The killing of Iranian Revolutionary Guards Corps commander Qassem Soleimani on January 3 has shed light on the terrorist activities of Hezbollah militias in Venezuela, as speculation has increased that the country could be used as a base to attack the United States.
Elements of the Iranian-backed Lebanese militia control Venezuelan gold mines, while its agents have penetrated sensitive positions in its government. It cooperates with the Caracas regime in addressing protests and popular opposition, and from there Hezbollah and Iranian Revolutionary Guards continue to engage with the Colombian drug cartels fighting against their government.
During the counterterrorism summit hosted by the Colombian capital, Bogota, on Wednesday, January 22, Carlos Paparoni, a member of the Venezuelan National Assembly, launched a sharp attack on President Nicolas Maduro due to the latter’s permitting Hezbollah to engage in illegal activities from his country, which they use as a base to deploy in neighboring Bolivia as well.
Since US President Donald Trump came to the White House in 2017, efforts to track Hezbollah’s activities in Latin America have escalated, and those efforts reached their climax after the killing of Soleimani, as leaders in Tehran threatened to target Washington from unexpected destinations. The response to Soleimani’s death could come from distant places around the world, and questions have been raised about the possibility of attacks from Venezuela due to its proximity to the southern United States and Iran’s increased activity there.
Bogota addressed Iranian activities in northern South America due to the damage incurred from these activities. Colombian President Ivan Duque announced that Hezbollah will be included in the country’s list of terrorist organizations after having held discussions with National Security Adviser Rafael Guarin, according to the local newspaper El Colombiano.
Guarin confirmed that he could not provide evidence surrounding the condemnation of Hezbollah as terrorist, citing “intelligence information,” but he indicated that members of the organization are present across the continent with the aim of collecting and updating intelligence information about potential targets in North America, as well as economic targets. He also revealed that Hezbollah’s presence in the Latin American region is the largest in the world after the Middle East due to the presence of three characteristics: chaos on the borders, widespread corruption, and the possibility of impunity.
Security expert Colonel John Marulanda spent several years of his life monitoring and studying Hezbollah’s activities in Latin America to produce in his book “Terror in Latin America”, in which he published testimonies of members of the Lebanese group in Ecuador, Argentina, Chile, Brazil, Guyana, Mexico, Panama, Colombia and the Caribbean.

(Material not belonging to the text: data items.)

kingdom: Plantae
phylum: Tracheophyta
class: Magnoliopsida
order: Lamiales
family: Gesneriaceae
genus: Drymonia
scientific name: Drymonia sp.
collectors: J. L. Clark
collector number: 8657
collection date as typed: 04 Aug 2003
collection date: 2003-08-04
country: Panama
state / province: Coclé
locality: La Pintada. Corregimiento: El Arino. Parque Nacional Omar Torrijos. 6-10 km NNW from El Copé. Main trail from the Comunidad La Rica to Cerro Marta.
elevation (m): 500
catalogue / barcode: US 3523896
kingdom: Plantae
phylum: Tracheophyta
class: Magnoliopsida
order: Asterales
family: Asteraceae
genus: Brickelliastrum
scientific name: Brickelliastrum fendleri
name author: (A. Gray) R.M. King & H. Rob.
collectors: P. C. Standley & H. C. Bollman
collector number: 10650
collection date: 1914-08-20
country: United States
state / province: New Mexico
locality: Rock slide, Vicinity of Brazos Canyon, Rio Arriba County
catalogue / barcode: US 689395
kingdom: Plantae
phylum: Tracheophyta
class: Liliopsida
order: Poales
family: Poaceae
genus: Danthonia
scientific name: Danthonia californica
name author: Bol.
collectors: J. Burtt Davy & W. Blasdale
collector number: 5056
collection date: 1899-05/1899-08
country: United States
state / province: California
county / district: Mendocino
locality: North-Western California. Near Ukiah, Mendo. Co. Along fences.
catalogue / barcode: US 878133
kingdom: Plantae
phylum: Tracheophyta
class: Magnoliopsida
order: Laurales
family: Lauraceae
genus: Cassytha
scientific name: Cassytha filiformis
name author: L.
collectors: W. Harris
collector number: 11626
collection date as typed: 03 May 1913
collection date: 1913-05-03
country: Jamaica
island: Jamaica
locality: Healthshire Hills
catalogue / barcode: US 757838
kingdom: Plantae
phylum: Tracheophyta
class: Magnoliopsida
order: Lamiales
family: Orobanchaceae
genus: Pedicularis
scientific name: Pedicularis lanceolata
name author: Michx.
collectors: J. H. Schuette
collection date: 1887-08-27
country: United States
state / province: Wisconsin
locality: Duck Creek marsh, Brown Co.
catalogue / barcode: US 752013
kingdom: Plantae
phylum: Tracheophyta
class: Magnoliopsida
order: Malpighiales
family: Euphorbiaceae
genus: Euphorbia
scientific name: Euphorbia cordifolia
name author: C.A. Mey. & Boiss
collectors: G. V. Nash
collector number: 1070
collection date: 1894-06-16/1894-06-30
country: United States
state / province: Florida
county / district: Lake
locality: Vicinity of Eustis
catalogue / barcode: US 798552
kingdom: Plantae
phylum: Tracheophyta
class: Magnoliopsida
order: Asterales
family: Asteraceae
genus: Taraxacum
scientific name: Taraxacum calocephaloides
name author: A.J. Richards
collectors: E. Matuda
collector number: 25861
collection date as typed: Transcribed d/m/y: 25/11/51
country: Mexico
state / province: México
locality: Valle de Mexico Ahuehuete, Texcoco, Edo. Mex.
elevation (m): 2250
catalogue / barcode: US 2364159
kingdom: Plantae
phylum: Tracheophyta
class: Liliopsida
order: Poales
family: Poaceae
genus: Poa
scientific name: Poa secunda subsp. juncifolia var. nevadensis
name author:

The past few days have witnessed intense US diplomatic activity that resulted in a number of South American countries classifying the Lebanese Hezbollah as a terrorist organization.
US Secretary of State Mike Pompeo praised the announcement of Colombia, Honduras and Guatemala to classify Hezbollah as a terrorist organization, after Argentina and Paraguay already took this step recently.
Pompeo accused Hezbollah and other transnational terrorist groups of still being active in the region, pledging “to continue to mobilize international support to confront them.”
The United States provided important intelligence information to Argentina, Colombia, Brazil, Uruguay and Peru about “Hezbollah support networks” within the framework of restricting the group’s activity in Latin America as part of the US campaign of maximum pressure on Iran and its arms.
Asharq Al-Awsat quoted a diplomatic source in Washington as saying that the FBI arrested a number of Hezbollah agents in those countries after receiving information about their intention to expand their activities within the United States.